GREEN GOVERNANCE: ECOLOGICAL SURVIVAL, HUMAN RIGHTS, AND THE LAW OF THE COMMONS by Burns H. Weston & David Bollier

Reviewed by David Wirth, Boston College

Weston and Bollier propose a new structure for environmental policy and law based on a broader interpretation of green governance as it relates to human rights, economics and international relations.

Green Governance: Ecological Survival, Human Rights, and the Law of the Commons by Burns H. Weston and David Bollier, Cambridge University Press, 2013, 384 pp.

An individual human right to environment has been problematic, in part because the content of that right would be very difficult to define and its application to particular cases would be a formidable task. The authors, recognizing both the utility of the concept and the challenges it presents, recast the question in structural, decentralized, collective terms rather than in an individual, hierarchical, and legal framework.

Finding a useful analogy in the Internet, the authors advocate confidence in self-organized governance and collaboration in complex adaptive systems. Certainly such developments as private certification schemes developed by NGOs to identify sustainably harvested timber tend to suggest optimism about such a model. Whether such an approach will be sufficient to provide a path to address a problem of the staggering proportions of climate heating is another question altogether.

The authors, recognizing this challenge, then take on the question of global governance. The existing multilateral system is an ineffective patchwork of institutions, organizations, and practices, which generally boil down to a least-common-denominator compromise to which most states can acquiesce.

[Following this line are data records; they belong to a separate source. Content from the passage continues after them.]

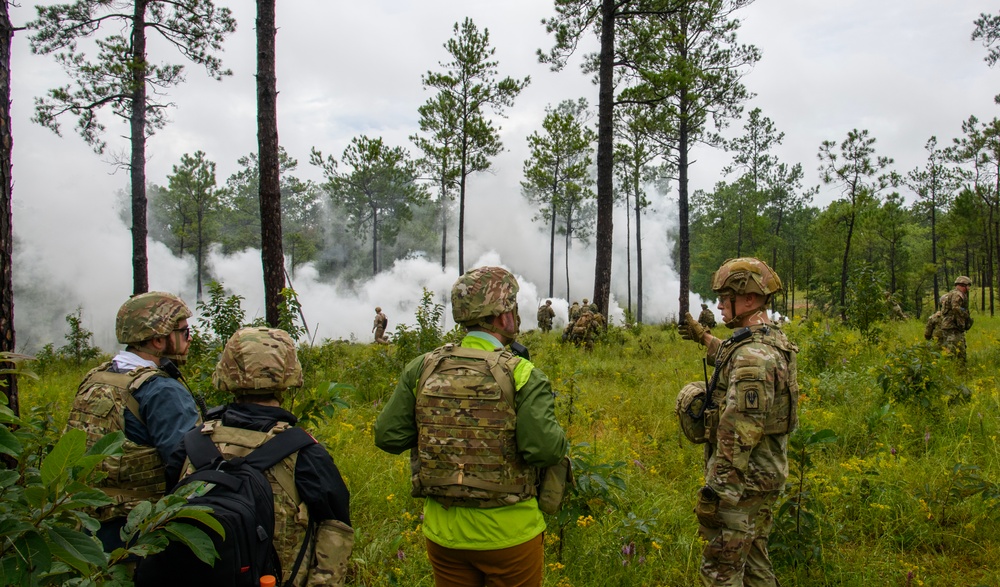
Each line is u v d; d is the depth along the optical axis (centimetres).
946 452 535
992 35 2027
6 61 411
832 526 391
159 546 168
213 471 199
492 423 239
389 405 263
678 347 1361
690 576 369
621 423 691
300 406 363
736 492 275
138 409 257
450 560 249
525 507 247
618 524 377
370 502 462
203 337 828
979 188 3203
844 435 582
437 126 2700
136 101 1600
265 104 898
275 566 202
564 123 3200
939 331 941
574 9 1680
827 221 3177
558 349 1230
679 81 1652
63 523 167
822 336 934
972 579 363
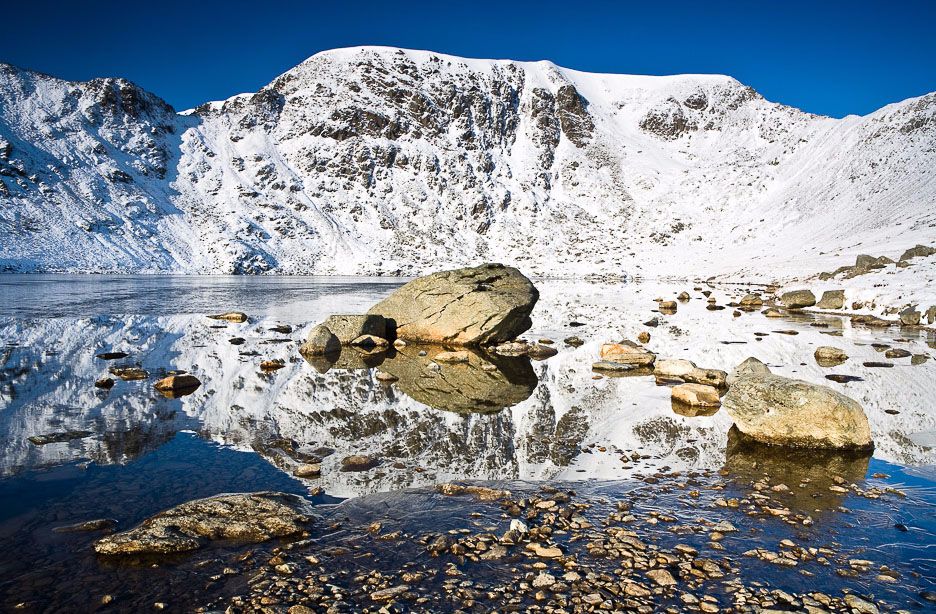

Instead, the authors of this work propose an approach based on commons management. Arguing for an orientation that is “more practical and improvisational than theoretical and directive” (180), the authors then set out ten catalytic strategies for achieving green governance. These include expanding and strengthening the public trust doctrine and an eclectic analysis that touches on Locke, Social Darwinism, the Magna Carta, and ancient Rome, to name a few.

It is beyond dispute that the world lacks anything approaching a coherent, effective approach to managing the stratospheric ozone layer and the global climate, whose existence as common-pool resources (the authors’ preferred term) has become apparent only in recent decades. As with the debate over the right to environment, this volume offers a variety of much-needed provocative alternative approaches to global commons management.